The Sting That Never Comes: Rethinking Immunity, MS, and Bee Venom

There was a time, years ago, when a strange idea quietly took root in my mind—one I never acted on, but never forgot either. I was thinking about my immune system, and how in multiple sclerosis, it’s not a lack of vigilance that causes harm—it’s an immune system turned inward. An overzealous guardian mistaking the self for a threat. What about bee venom and MS immunity? Could it help?

And I wondered: what if it needed a real threat? What if it just needed to be distracted?

The idea was this: get stung. On purpose. Give the immune system something external to deal with. Bee venom is known to be inflammatory in some ways, but paradoxically, it’s also been used in ancient medicine to calm chronic conditions. That duality caught my attention.

But I never did it.

Not because I thought the hypothesis was wrong, but because I couldn’t justify the cost—not to me, but to the bee. Honeybees die after they sting. They are keystone creatures in our ecological web. Sacrificing them for personal experimentation felt unethical, even desperate. And if I’ve learned anything from illness, it’s that desperation can’t be your compass.


Bee Venom and MS Immunity

Later, I discovered I wasn’t the only one to think this way. Bee venom therapy—called apitherapy—is a real thing. It’s been studied for MS and other autoimmune diseases. Compounds in venom like melittin and apamin have been shown to reduce neuroinflammation and modulate immune responses in controlled settings.

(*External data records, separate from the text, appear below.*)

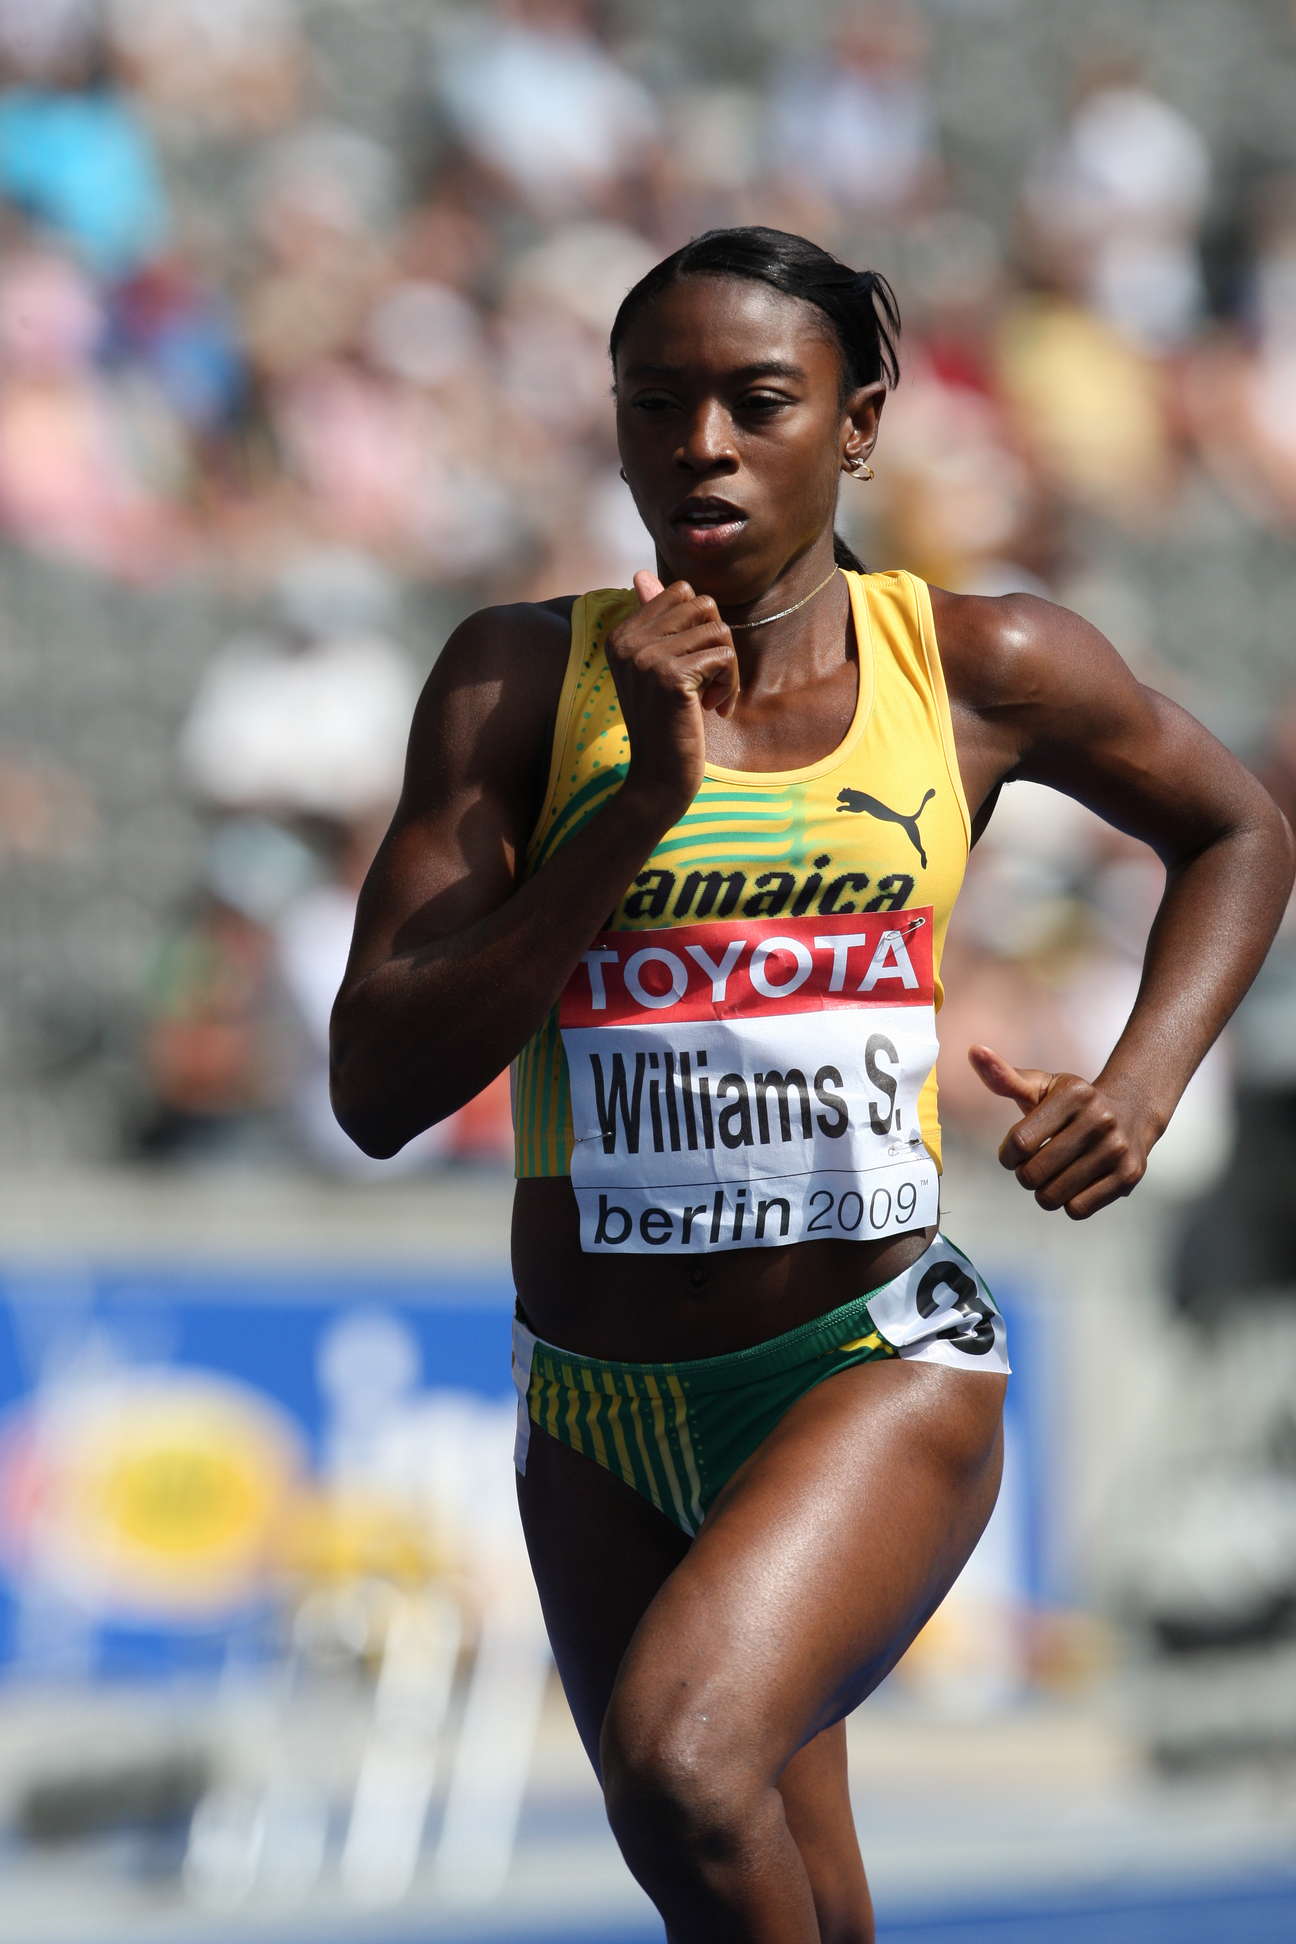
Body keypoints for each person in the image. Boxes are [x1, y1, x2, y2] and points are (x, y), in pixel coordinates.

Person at [329, 228, 1294, 1942]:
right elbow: (378, 1084)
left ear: (857, 426)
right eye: (655, 404)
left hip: (868, 1363)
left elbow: (1239, 831)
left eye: (756, 402)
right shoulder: (516, 683)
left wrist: (1141, 1089)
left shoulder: (980, 664)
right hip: (595, 1403)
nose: (700, 444)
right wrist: (631, 809)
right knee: (761, 1883)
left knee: (686, 1766)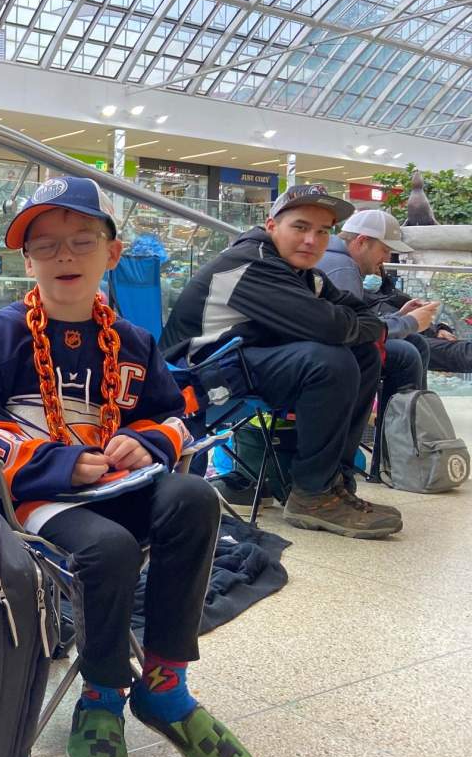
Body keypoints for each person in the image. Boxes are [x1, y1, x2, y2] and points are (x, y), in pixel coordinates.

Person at [0, 177, 257, 757]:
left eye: (82, 240)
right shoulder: (2, 335)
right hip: (39, 500)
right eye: (46, 245)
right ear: (27, 260)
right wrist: (56, 461)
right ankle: (102, 692)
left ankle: (165, 684)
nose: (65, 255)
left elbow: (174, 416)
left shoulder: (134, 342)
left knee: (196, 497)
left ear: (112, 254)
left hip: (120, 487)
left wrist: (146, 441)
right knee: (111, 550)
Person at [161, 184, 402, 539]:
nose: (312, 240)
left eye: (323, 231)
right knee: (328, 361)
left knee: (363, 354)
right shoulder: (250, 263)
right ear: (272, 225)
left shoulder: (306, 274)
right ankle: (312, 494)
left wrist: (360, 326)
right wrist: (352, 325)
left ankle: (332, 481)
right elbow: (331, 326)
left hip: (241, 362)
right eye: (301, 227)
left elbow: (364, 316)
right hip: (197, 375)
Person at [315, 209, 439, 398]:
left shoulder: (338, 260)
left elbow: (357, 322)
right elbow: (354, 332)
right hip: (328, 356)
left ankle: (409, 421)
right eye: (385, 250)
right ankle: (399, 425)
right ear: (362, 242)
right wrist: (409, 322)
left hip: (326, 347)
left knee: (415, 342)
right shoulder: (343, 269)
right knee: (407, 353)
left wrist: (400, 316)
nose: (387, 259)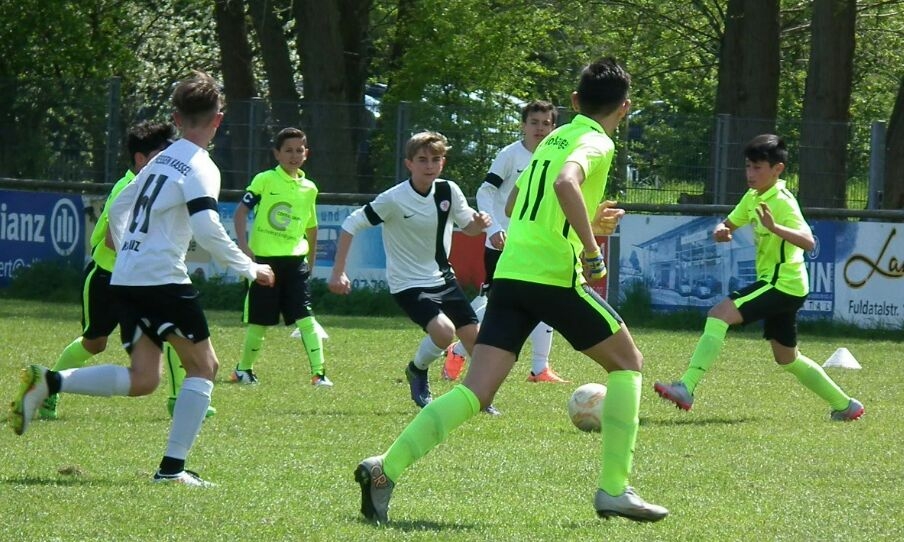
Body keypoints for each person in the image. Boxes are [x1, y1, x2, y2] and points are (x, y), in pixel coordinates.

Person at [352, 57, 668, 525]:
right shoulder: (597, 142)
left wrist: (583, 220)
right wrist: (590, 247)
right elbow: (565, 183)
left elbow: (519, 200)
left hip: (512, 273)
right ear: (626, 107)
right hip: (551, 276)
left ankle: (385, 467)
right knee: (628, 364)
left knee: (477, 391)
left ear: (574, 101)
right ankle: (615, 489)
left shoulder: (554, 139)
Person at [9, 70, 275, 487]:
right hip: (161, 279)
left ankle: (50, 380)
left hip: (127, 277)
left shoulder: (159, 161)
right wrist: (250, 267)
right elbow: (206, 227)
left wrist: (132, 246)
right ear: (218, 120)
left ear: (176, 117)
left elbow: (119, 206)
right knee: (204, 367)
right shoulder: (200, 165)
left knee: (144, 378)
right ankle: (171, 470)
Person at [653, 134, 864, 422]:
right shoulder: (753, 197)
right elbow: (728, 223)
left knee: (719, 314)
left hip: (782, 283)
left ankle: (686, 387)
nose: (750, 174)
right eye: (748, 166)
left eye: (757, 168)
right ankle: (845, 405)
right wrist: (721, 231)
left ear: (777, 169)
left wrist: (775, 228)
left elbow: (808, 242)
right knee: (787, 358)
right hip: (787, 286)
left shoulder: (783, 201)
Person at [35, 121, 215, 421]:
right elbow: (110, 239)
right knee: (95, 343)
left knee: (175, 332)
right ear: (141, 159)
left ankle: (177, 399)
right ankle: (47, 387)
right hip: (106, 279)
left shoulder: (159, 184)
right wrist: (148, 255)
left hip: (140, 280)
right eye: (161, 154)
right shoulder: (128, 187)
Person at [328, 131, 499, 414]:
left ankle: (481, 400)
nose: (429, 165)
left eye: (435, 159)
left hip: (443, 278)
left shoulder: (448, 191)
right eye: (422, 159)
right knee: (444, 332)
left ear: (443, 162)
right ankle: (417, 370)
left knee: (475, 341)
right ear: (409, 163)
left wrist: (479, 224)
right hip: (407, 284)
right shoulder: (394, 199)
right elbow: (351, 224)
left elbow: (468, 227)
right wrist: (338, 272)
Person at [443, 100, 567, 383]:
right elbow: (485, 191)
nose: (539, 128)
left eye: (546, 123)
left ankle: (540, 368)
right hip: (503, 244)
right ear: (523, 125)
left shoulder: (555, 157)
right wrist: (493, 228)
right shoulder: (510, 155)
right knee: (498, 307)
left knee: (545, 298)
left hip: (537, 243)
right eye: (534, 122)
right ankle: (458, 349)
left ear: (553, 128)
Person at [230, 127, 332, 387]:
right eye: (288, 150)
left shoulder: (309, 188)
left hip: (295, 263)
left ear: (306, 154)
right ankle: (243, 370)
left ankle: (319, 374)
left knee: (306, 317)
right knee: (260, 322)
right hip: (264, 264)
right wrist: (245, 249)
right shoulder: (265, 180)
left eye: (299, 150)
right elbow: (240, 212)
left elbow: (311, 226)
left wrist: (311, 262)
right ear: (277, 154)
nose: (294, 155)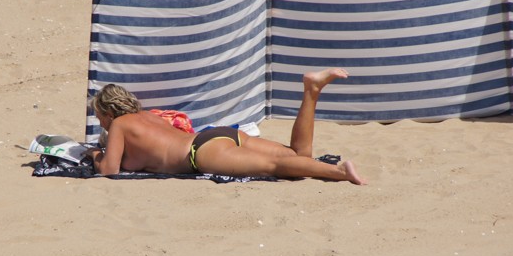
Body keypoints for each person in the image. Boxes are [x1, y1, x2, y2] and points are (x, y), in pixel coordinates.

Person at [87, 68, 366, 185]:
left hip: (200, 153)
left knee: (275, 167)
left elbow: (110, 170)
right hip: (219, 135)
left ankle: (339, 172)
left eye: (100, 117)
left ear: (109, 113)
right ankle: (311, 90)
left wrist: (94, 154)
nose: (101, 123)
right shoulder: (149, 116)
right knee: (299, 156)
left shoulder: (120, 124)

But these studies mostly use purified or synthetic venom, not live bee stings. And that matters.

Because the real insight—the one that still lingers with me—isn’t about bees. It’s about how modern life has stripped the immune system of its training grounds. We live in environments scrubbed clean, filled with plastic particles, synthetic fabrics, and low-grade immune irritants—but little that teaches our immune system what a real threat looks like. No parasites. No meaningful microbial diversity. No true predators.

So the immune system turns inward.


What Else Could Serve the Same Role?

There are therapies now that use controlled exposure to intestinal worms (helminthic therapy), or that introduce immunomodulating bacteria to help reset immune calibration. Some plant compounds mimic inflammatory triggers in more manageable ways.

I wonder how many chronic illnesses like mine are, in some way, diseases of modern sterility—not infections of too much, but absences of the right kind of something.


Where That Leaves Me

I still won’t hurt a bee to find out. But I’ll continue searching for that “sting that never comes”—a stimulus strong enough to remind my immune system that the war isn’t here, within me. It’s out there, in the world it no longer sees clearly.

Until then, I do what I can. I reduce the microplastics, I question the sterilized environments, and I listen to my body like it’s a partner in an uneasy truce. Sometimes I wonder what I could do if the right lab heard this voice. But even if they don’t—I’ll keep sharing it.

Because someone out there might be thinking the same strange thought. And maybe they’ll take it further.